Did you read what Tygart wrote before offering your opinion? I do read all of the stuff I write, as well as the stuff you write, and others, and much more.
I appreciate your concern, but it is not necessary nor warranted. My concern is not for Houlihan, but for the sport. This case, and others like it, prosecuted under the Code in its current form harms the sport greatly by convicting, with 4-year bans, and turning fans against, both innocent and guilty athletes alike, for a failure to solve the mysteries of the meat industry (or pharmaceutical industry) over small quantities of a banned substance with questionable effect that can be found in food and medicine.
My concern goes far beyond Houlihan -- the AIU's argument would completely fall apart in the context of 50 Kenyans busted for nandrolone in a country that doesn't routinely castrate its pigs, where its athletes typically cannot afford 5 or 6 figures to challenge the charges.
As smart as you may be, no one seems smart enough to correctly model probabilities.
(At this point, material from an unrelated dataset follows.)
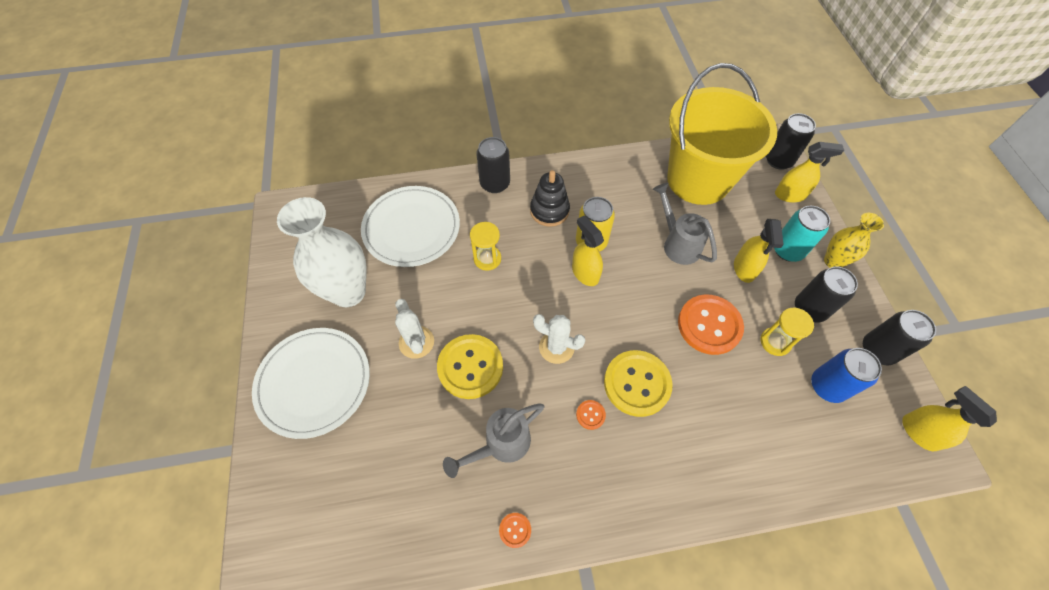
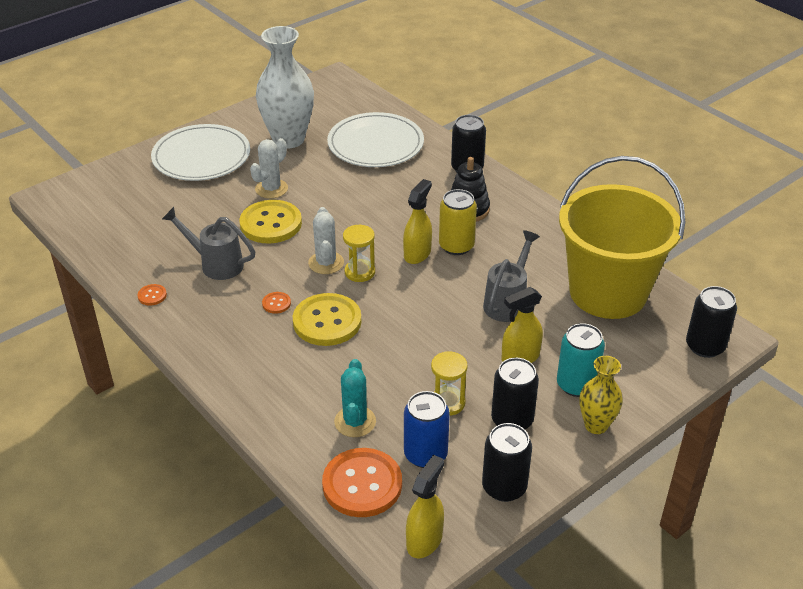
camera: 60 degrees right, 20 degrees down
yellow hourglass [470,222,501,271] -> yellow hourglass moved to [343,225,375,282]
orange button [678,294,744,355] -> orange button moved to [322,448,402,517]
yellow spray bottle [775,142,844,202] -> none
none -> turquoise cactus [334,359,376,437]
The probabilty, given her positive test result, that she truly intentionally doped with supplemental nandrolone is not the inverse complement of the "near zero" probability argued before the CAS, and neither of these are the probability of "not intentional" that she needed to establish. Simple statistics shows that with 121,000,000 opportunities per year, we can expect a 1 in 10,000 event to happen around 12,000 times per year - in the USA. We are not talking about infinitesimally small possibilities any longer.
Is Ross still a scientist? Looks like he gets paid to write today. I'm happy to read his scientific work on thermal regulation and hydration and osmolality and any of his ideas on the Central Governor model. I also read his book on exercise physiology co-written with Jonathon Dugas and Matt Fitzgerald. Which other scientists are you on the side of here? Are you on the side of Prof. Ayotte's peer-reviewed work, which supports Houlihan, or what she told the CAS, which favors the AIU?
Ross explained the decision in the context of the WADA Code, but it is the very context that is being called into doubt by Tygart. Tygart has much more direct experience here than Ross.
In this case, I'm on the side of US anti-doping chief Travis Tygart, whose statements I've also read, not only in the latest interview, but many times in the last few years, who has repeatedly argued that the WADA code needs reform because it places a near impossible burden on athletes to prove that ingestion was incidental. It's no wonder that Tygart has become a personal target for expressing his professional opinion, with "smart fans" calling for his removal. Sometimes -- see the proven innocent case of Getzmann -- an athlete can succeed, with a stroke of luck, to establish his innocence, but still at great personal cost in legal and scientific fees, while still serving a 1-year suspension.
I'm concerned about whether convincting someone at all costs, for the undisputed ingestion of the low level of ~5 ng/ml, does way more harm than good.